La decisión, calificada como una medida de presión sin precedentes recientes, llega en medio de una escalada de violencia atribuida a grupos narcotraficantes y redes de minería ilegal que operan a ambos lados de la frontera. Según el mandatario ecuatoriano, la situación se salió de control y exige acciones inmediatas y conjuntas.
“El país vive un conflicto armado interno”, ha reiterado Noboa, quien ha declarado estados de excepción en varias regiones como parte de su estrategia para recuperar el control territorial. Bajo ese contexto, el arancel se convierte en una herramienta política y económica para exigir un compromiso real de Colombia en la lucha contra estas estructuras criminales.

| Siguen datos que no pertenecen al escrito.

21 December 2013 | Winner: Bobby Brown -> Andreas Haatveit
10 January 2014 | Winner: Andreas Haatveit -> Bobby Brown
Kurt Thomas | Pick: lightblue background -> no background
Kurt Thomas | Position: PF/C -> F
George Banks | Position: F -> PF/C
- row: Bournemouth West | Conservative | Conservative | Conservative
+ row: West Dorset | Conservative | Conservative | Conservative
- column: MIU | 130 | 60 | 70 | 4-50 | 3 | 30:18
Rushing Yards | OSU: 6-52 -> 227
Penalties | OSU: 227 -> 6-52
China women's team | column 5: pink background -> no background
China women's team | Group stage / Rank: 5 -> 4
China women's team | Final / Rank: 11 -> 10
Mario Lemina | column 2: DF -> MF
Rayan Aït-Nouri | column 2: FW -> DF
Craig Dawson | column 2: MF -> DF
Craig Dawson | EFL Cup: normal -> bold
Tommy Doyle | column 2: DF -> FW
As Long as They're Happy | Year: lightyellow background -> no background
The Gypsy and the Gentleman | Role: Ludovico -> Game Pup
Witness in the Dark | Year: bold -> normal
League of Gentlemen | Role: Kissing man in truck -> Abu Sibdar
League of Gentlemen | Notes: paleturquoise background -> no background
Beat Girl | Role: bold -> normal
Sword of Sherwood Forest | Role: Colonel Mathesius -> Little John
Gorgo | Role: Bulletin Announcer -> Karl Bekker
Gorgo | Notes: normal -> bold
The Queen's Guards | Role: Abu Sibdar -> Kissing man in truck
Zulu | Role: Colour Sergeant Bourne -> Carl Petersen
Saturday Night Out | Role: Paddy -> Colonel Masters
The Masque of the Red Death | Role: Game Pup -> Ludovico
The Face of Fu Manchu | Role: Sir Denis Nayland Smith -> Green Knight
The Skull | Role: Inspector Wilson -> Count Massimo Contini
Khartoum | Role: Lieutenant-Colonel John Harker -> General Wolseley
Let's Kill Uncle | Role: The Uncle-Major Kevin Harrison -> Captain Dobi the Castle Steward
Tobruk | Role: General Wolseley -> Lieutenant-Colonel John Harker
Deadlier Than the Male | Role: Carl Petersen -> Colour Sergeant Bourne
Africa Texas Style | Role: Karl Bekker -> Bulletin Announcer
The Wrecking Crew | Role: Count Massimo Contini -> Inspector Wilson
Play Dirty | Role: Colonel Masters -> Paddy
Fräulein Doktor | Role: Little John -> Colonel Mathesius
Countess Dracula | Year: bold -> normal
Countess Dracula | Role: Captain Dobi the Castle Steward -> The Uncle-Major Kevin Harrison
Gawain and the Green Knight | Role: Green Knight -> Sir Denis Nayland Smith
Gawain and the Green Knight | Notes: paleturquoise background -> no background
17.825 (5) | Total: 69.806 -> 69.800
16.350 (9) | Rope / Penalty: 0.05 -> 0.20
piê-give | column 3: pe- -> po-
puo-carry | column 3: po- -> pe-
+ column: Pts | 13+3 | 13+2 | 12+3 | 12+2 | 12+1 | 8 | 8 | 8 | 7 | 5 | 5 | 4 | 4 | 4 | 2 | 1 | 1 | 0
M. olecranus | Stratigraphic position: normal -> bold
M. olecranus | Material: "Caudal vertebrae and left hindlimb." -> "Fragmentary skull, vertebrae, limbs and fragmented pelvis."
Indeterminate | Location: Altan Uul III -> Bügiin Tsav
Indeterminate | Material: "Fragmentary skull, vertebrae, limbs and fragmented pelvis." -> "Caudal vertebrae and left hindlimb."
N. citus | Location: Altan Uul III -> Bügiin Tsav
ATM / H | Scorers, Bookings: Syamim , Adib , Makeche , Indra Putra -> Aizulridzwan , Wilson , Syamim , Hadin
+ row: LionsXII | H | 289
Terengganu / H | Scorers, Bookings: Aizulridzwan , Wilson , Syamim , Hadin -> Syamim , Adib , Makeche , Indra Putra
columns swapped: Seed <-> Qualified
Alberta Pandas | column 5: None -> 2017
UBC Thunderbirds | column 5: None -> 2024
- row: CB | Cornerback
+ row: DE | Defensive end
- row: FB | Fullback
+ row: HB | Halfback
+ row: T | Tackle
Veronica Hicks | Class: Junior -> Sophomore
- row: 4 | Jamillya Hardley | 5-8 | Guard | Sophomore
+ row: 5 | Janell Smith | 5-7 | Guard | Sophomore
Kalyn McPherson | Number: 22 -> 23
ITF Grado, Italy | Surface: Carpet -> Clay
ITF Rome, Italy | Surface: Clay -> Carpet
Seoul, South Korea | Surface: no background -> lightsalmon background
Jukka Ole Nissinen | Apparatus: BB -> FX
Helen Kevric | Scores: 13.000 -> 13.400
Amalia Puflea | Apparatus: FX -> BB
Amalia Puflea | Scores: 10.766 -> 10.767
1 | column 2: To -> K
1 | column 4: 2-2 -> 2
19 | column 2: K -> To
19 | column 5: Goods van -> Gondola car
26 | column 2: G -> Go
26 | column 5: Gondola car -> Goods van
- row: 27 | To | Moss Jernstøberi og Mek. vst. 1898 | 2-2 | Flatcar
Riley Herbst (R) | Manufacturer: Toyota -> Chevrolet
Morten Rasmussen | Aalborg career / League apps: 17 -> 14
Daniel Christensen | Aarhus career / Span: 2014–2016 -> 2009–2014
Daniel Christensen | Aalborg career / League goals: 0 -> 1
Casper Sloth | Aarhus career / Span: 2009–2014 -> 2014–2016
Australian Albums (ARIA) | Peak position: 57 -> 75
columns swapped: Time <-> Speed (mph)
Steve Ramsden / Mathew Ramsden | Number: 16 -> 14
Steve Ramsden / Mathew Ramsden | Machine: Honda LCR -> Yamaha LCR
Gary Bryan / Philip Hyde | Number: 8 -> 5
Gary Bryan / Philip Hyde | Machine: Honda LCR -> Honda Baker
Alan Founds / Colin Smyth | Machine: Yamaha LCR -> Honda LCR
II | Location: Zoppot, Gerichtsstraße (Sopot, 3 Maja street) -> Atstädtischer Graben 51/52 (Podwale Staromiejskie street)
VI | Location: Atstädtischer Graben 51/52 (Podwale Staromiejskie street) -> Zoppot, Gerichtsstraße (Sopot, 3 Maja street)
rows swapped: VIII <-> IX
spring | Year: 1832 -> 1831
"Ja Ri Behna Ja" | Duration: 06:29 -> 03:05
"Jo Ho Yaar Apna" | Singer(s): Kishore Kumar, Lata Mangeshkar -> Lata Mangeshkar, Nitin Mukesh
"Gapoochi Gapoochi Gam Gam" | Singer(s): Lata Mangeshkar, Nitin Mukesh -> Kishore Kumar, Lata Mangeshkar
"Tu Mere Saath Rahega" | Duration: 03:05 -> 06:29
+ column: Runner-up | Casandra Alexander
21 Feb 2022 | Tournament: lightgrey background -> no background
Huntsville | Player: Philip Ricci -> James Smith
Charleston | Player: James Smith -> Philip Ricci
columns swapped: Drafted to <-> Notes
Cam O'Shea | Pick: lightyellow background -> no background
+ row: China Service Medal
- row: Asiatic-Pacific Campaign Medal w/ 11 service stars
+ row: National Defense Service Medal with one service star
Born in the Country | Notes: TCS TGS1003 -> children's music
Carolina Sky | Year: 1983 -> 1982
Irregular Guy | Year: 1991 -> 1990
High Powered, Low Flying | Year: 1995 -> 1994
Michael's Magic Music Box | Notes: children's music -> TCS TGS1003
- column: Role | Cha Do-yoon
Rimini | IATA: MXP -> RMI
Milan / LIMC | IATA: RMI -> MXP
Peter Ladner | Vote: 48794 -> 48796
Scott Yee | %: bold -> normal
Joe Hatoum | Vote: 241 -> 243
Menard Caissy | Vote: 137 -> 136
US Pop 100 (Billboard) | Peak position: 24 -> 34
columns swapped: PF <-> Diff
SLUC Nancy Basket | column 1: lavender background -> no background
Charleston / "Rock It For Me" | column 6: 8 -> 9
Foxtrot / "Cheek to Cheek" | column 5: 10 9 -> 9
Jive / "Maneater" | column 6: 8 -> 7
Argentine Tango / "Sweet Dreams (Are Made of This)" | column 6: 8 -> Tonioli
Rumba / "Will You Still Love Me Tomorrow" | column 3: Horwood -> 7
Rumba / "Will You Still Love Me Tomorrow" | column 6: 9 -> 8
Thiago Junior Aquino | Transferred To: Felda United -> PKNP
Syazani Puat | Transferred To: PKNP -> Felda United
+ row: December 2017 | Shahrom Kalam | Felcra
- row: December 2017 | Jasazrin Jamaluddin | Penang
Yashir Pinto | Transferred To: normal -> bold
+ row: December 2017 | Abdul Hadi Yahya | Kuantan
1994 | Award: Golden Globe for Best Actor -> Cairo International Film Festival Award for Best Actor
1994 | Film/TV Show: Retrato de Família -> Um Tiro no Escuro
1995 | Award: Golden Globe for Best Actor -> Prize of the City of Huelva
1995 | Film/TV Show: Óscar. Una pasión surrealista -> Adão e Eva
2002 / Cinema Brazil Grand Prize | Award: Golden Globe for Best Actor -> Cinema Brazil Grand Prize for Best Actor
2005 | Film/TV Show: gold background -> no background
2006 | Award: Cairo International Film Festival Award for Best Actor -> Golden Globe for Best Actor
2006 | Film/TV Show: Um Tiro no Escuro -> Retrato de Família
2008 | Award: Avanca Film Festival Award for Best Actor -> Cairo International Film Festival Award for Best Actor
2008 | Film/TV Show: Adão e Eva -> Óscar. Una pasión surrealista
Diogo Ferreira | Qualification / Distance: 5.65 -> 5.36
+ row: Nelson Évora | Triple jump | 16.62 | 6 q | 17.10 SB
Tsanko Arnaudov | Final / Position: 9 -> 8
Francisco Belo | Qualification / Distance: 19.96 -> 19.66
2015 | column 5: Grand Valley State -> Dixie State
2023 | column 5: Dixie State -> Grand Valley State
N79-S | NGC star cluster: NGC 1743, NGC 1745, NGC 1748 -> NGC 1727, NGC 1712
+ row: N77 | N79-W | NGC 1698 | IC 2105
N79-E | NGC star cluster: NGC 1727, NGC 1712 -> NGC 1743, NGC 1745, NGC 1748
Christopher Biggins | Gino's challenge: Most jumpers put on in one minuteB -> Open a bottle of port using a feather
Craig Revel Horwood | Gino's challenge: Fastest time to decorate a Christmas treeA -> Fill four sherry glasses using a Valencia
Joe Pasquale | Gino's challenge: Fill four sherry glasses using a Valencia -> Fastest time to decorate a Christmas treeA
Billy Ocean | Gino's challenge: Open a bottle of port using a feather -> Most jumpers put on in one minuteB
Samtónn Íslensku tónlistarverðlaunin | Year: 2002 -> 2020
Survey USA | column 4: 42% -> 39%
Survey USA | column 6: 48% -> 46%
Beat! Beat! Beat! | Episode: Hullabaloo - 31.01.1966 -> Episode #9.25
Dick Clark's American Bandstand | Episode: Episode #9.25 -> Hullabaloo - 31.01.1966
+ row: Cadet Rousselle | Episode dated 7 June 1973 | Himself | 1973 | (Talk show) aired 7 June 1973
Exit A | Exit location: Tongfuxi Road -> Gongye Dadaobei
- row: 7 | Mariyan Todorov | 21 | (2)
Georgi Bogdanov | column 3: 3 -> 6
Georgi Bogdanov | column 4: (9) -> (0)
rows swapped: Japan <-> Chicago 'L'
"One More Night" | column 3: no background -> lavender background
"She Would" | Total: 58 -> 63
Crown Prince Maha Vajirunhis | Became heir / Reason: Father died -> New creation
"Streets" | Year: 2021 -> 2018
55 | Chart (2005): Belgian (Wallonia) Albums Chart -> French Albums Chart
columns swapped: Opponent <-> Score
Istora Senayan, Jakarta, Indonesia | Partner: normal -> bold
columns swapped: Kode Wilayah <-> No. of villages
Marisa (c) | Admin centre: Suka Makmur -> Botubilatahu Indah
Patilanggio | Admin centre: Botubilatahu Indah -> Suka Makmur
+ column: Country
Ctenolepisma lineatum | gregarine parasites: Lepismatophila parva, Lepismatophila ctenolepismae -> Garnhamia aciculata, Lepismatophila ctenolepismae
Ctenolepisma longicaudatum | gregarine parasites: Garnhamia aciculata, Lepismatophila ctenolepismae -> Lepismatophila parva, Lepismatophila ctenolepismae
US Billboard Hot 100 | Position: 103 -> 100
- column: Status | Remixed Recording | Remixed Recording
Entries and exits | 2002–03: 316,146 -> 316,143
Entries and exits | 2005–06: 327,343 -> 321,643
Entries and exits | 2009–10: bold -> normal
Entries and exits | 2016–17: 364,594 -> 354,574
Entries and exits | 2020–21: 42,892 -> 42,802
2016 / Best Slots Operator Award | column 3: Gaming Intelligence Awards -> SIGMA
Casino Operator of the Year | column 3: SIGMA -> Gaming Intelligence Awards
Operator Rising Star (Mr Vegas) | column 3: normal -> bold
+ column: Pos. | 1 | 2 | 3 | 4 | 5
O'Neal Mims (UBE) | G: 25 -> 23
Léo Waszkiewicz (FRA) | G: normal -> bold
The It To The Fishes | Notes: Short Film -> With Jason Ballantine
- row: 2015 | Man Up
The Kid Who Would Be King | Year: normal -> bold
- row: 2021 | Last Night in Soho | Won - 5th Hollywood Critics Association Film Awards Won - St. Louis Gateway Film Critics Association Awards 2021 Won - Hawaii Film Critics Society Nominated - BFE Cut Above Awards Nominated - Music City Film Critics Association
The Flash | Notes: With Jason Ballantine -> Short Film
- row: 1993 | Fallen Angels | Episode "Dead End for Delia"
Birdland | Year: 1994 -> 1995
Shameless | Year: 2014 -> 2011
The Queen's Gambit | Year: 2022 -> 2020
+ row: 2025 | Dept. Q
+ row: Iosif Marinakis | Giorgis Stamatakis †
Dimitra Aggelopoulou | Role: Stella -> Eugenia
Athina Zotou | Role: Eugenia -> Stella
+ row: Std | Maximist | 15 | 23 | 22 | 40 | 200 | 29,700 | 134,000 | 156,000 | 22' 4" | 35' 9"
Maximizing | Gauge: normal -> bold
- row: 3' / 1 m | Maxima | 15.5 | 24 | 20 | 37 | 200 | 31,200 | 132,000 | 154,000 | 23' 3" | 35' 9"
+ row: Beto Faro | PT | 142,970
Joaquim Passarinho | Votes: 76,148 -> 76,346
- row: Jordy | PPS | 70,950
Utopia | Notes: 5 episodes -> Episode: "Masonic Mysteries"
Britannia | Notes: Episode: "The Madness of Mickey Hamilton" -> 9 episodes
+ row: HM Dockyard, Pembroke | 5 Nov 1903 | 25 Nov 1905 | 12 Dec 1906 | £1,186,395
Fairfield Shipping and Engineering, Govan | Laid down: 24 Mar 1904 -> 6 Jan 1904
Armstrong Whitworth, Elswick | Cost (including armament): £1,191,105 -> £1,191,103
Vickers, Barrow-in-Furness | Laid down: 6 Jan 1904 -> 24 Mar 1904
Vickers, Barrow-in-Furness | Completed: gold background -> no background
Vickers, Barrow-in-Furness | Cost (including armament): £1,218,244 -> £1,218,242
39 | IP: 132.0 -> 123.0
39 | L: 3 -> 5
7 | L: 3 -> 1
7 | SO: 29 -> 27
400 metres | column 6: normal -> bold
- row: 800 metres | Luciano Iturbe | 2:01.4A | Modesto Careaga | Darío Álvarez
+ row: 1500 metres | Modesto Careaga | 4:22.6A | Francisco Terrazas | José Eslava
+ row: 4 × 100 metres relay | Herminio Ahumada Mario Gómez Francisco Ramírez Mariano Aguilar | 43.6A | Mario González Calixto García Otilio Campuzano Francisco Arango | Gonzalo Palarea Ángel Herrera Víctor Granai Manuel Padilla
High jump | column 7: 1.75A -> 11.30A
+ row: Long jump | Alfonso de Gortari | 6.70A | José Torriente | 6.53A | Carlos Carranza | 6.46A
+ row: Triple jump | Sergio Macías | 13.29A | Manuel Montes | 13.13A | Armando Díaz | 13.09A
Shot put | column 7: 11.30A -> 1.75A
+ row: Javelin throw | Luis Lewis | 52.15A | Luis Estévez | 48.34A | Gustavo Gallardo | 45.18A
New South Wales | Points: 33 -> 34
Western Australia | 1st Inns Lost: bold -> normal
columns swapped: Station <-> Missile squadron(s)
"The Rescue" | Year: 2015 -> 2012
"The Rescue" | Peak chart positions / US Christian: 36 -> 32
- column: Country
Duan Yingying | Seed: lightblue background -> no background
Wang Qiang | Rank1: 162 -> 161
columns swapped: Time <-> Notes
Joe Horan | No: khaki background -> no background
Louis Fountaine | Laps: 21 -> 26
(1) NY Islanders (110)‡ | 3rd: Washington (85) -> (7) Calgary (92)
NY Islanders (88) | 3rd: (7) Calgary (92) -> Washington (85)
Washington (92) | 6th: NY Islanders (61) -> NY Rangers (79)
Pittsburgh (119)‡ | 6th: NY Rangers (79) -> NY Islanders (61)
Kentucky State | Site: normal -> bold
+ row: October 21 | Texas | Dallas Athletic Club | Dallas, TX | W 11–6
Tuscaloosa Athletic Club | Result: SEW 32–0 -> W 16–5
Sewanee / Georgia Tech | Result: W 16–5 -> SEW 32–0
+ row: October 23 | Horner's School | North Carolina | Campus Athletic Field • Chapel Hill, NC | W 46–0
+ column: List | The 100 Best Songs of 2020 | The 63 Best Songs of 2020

El impacto de la medida no será menor. Ecuador es uno de los socios comerciales más importantes de Colombia en la región andina, por lo que el aumento del 30% en los costos de importación podría afectar directamente a exportadores, comerciantes y consumidores, especialmente en sectores como alimentos, textiles, manufacturas y productos agrícolas.
Mientras tanto, las relaciones diplomáticas entre ambos países atraviesan un momento delicado. Aunque el presidente colombiano, Gustavo Petro, reconoció la victoria electoral de Noboa, los vínculos entre ambos gobiernos no han sido cercanos, y esta nueva decisión amenaza con profundizar el distanciamiento.